**Problem details**
Which of the lines below contain the string "output"? Copy each one.
+ + +
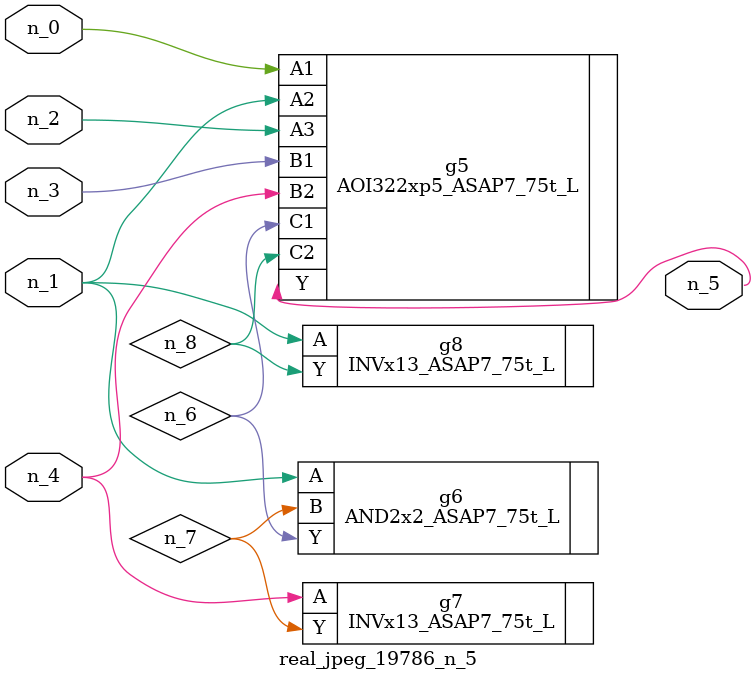
<source format=v>
module real_jpeg_19786_n_5 (n_4, n_0, n_1, n_2, n_3, n_5);

input n_4;
input n_0;
input n_1;
input n_2;
input n_3;

output n_5;

wire n_8;
wire n_6;
wire n_7;

AOI322xp5_ASAP7_75t_L g5 ( 
.A1(n_0),
.A2(n_1),
.A3(n_2),
.B1(n_3),
.B2(n_4),
.C1(n_6),
.C2(n_8),
.Y(n_5)
);

AND2x2_ASAP7_75t_L g6 ( 
.A(n_1),
.B(n_7),
.Y(n_6)
);

INVx13_ASAP7_75t_L g8 ( 
.A(n_1),
.Y(n_8)
);

INVx13_ASAP7_75t_L g7 ( 
.A(n_4),
.Y(n_7)
);


endmodule
</source>
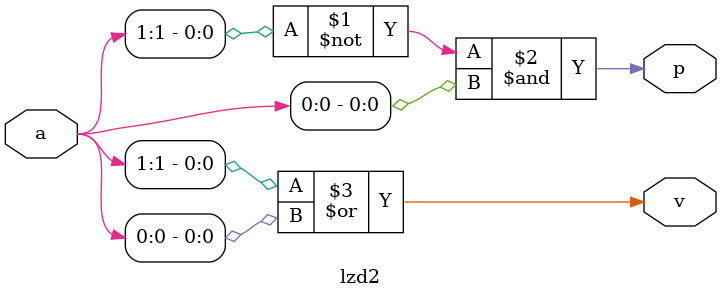
<source format=v>
module lzd2(
	input [1:0] a,
	output p,
	output v);

assign p = ~a[1] & a[0];
assign v = a[1] | a[0];

endmodule

</source>
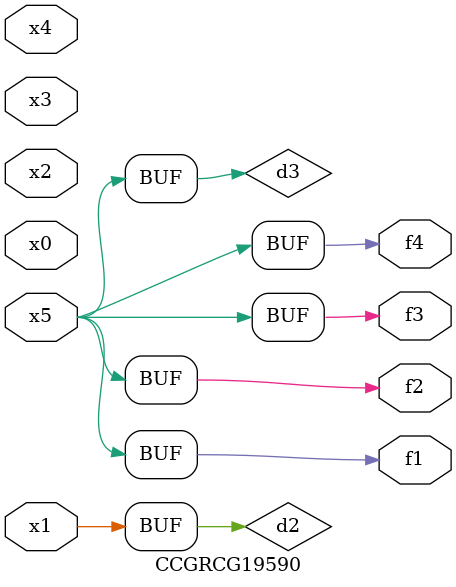
<source format=v>
module CCGRCG19590(
	input x0, x1, x2, x3, x4, x5,
	output f1, f2, f3, f4
);

	wire d1, d2, d3;

	not (d1, x5);
	or (d2, x1);
	xnor (d3, d1);
	assign f1 = d3;
	assign f2 = d3;
	assign f3 = d3;
	assign f4 = d3;
endmodule

</source>
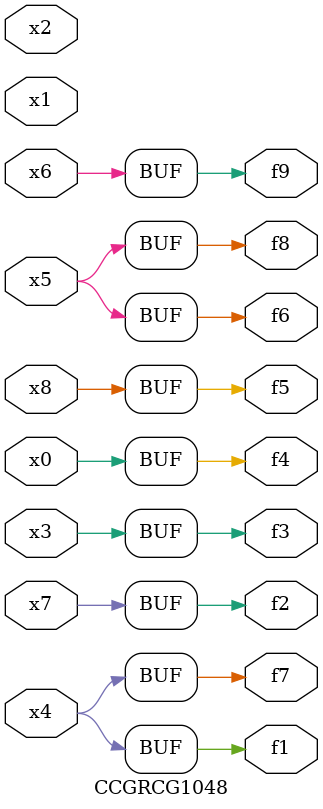
<source format=v>
module CCGRCG1048(
	input x0, x1, x2, x3, x4, x5, x6, x7, x8,
	output f1, f2, f3, f4, f5, f6, f7, f8, f9
);
	assign f1 = x4;
	assign f2 = x7;
	assign f3 = x3;
	assign f4 = x0;
	assign f5 = x8;
	assign f6 = x5;
	assign f7 = x4;
	assign f8 = x5;
	assign f9 = x6;
endmodule

</source>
+ + +
**Solution**
output n_5;
	output p,
	output v);
	output f1, f2, f3, f4
	output f1, f2, f3, f4, f5, f6, f7, f8, f9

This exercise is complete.